# Frustrated



## caprine crazy (Jun 12, 2012)

Okay, so I've been in Driver's Ed since June. Completed the class portion at the end of June and I am working on completing the driving part. So, I've been parallel parking with my instructors and I just did at home with dad. I can do just about everything perfectly....except backing up. I can parallel park but I can't back out of the drive way!!!!  Now, when I'm with an instructor, I can back just fine because it's a parking space and they tell me what way to turn. See, in our driveway I have to either turn or go around a car (depends on what vehicle I'm driving). I feel like such a blonde though...Which I am naturally blonde.


----------



## ksalvagno (Oct 6, 2009)

I bet with practice you will do fine.


----------



## toth boer goats (Jul 20, 2008)

I agree


----------



## Little-Bits-N-Pieces (Apr 7, 2013)

:laugh: can't be worse than the people I know or grew up with! Practice makes perfect, you'll get the hang of it in no time! Just keep trying, one day when you go to practice it will just "click" with you and it will be so easy.


----------



## NyGoatMom (Jan 26, 2013)

Take a deep breath....relax....and keep practicing  You can do it!! 

If it makes you feel any better...I am 42 and cannot parallel park to save my life


----------



## Little-Bits-N-Pieces (Apr 7, 2013)

I can park, but I drive with a lead foot!


----------



## caprine crazy (Jun 12, 2012)

I used to be pretty good when dad had me out practicing every night. But then we stopped practicing every night because of his work. So, i got out of sync I guess. Little Bits, that's how controlling my speed was. I couldn't do it to save my life, but then one day i could just do it! 

I suck at parking our truck too! I always get it in two spaces! So dad usually has me park way out when we go to like Walmart or whatever. lol Now with dad's little oldsmobile aurora, I can park perfectly. In the truck, forget it.


----------



## OwnedByTheGoats (Mar 7, 2013)

If it makes you feel better, no one parrallel parks unless you want to show off.  lol So don't sweat it.


----------



## emilieanne (Oct 15, 2012)

When you back up, this is a trick I figured out cause I feel like I'm dyslexic lol so I had troubles too. 
When you back up and want to go <---- think to yourself "I want the butt of the car the opposite way I'm going so I will turn the wheel the opposite way of the way I need to go" 
I hope that makes sense. 
Say you want to go <---- turn the wheel ---->  
Does that make sense? Lol 
Hope I helped!!


----------



## OwnedByTheGoats (Mar 7, 2013)

I can't parellel park for the life of me. And I STILL have trouble backing up sometimes. lol


----------



## caprine crazy (Jun 12, 2012)

- Input data -
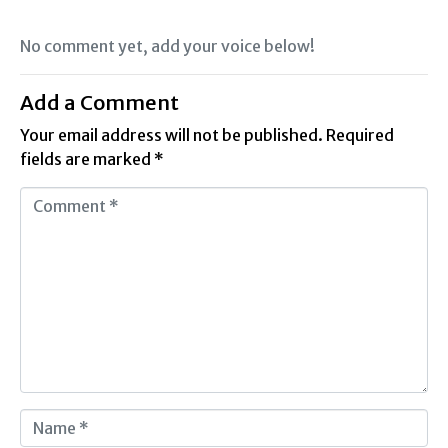
No comment yet, add your voice below!
Add a Comment
Your email address will not be published.
Required
fields are marked
*
C
o
m
m
e
n
t
*
N
a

- Problem statement -
Reproduce the thread above about learning to back out of a driveway word for word, from "When you back up, this" up to and including "that makes sense.".

- Answer area -
When you back up, this is a trick I figured out cause I feel like I'm dyslexic lol so I had troubles too. 
When you back up and want to go <---- think to yourself "I want the butt of the car the opposite way I'm going so I will turn the wheel the opposite way of the way I need to go" 
I hope that makes sense.